The mood was somber on Thursday morning at the Cornerstone Missionary Baptist Church where friends and family laid Mario Woods to rest at a funeral service, 15 days after he was killed by five San Francisco police officers.
About 100 mourners attended. One friend read a poem. His mother cried and hugged relatives. Community members stood outside trying to listen and taking photos. All were there to say goodbye to the 26-year-old Woods, who was killed on Dec. 2 after police said he wouldn’t put down a knife.
But video taken by a female Muni passenger, now the property of the Woods’ high-profile family attorney, John Burris, seems to contradict that theory.
Burris held a news conference last week announcing a federal lawsuit he had filed against the police department, and five officers, now on leave.

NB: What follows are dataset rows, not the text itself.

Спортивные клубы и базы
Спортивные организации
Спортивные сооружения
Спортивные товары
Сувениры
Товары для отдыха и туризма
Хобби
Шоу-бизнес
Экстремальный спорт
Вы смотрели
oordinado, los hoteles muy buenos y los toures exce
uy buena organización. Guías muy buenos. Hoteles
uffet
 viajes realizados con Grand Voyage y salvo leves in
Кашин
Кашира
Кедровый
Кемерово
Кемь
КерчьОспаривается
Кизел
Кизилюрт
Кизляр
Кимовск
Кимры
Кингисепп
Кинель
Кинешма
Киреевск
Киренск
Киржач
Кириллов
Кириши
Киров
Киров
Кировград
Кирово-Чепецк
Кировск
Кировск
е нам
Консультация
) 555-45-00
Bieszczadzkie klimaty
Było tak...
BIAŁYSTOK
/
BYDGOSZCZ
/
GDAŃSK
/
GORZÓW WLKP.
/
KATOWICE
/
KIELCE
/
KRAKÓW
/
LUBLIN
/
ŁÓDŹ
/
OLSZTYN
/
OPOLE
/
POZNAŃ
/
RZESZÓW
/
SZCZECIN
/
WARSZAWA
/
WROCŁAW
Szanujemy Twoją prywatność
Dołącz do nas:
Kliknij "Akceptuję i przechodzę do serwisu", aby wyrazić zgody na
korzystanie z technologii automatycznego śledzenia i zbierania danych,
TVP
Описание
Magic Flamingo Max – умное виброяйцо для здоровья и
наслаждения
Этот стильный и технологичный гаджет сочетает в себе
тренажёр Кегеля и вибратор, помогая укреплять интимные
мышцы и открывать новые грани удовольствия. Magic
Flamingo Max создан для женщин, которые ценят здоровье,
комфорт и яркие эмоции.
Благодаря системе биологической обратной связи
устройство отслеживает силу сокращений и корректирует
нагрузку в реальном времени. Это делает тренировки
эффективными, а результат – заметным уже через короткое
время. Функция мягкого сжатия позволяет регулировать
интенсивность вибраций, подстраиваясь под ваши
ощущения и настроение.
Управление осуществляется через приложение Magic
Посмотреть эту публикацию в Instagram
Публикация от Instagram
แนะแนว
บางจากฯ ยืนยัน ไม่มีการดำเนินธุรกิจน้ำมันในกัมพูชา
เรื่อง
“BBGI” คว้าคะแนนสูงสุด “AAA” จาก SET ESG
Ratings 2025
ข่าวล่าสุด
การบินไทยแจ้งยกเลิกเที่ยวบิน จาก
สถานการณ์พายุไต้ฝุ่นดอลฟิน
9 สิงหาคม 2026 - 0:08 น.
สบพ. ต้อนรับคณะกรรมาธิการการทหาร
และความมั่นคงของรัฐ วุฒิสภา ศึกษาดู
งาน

The lawsuit, filed in the U.S. District Court in San Francisco on behalf of Woods' mother, Gwendolyn, claims police used excessive force and violated Woods’ civil rights.
Police have not commented on the pending litigation, but Police Chief Greg Suhr said that officers were in the Bayview district that day after responding to reports that a man with a knife had stabbed someone. Suhr also said officers tried to use bean bag rounds and pepper spray unsuccessfully before the shots were fired.
Who that stabbing victim was has not been made public.
This week, the San Francisco Police Department announced a change in its gun policy, directly resulting from Woods’ death.
Suhr said pointing a service weapon at someone amounts to a use of force that officers must justify, and document it on paper.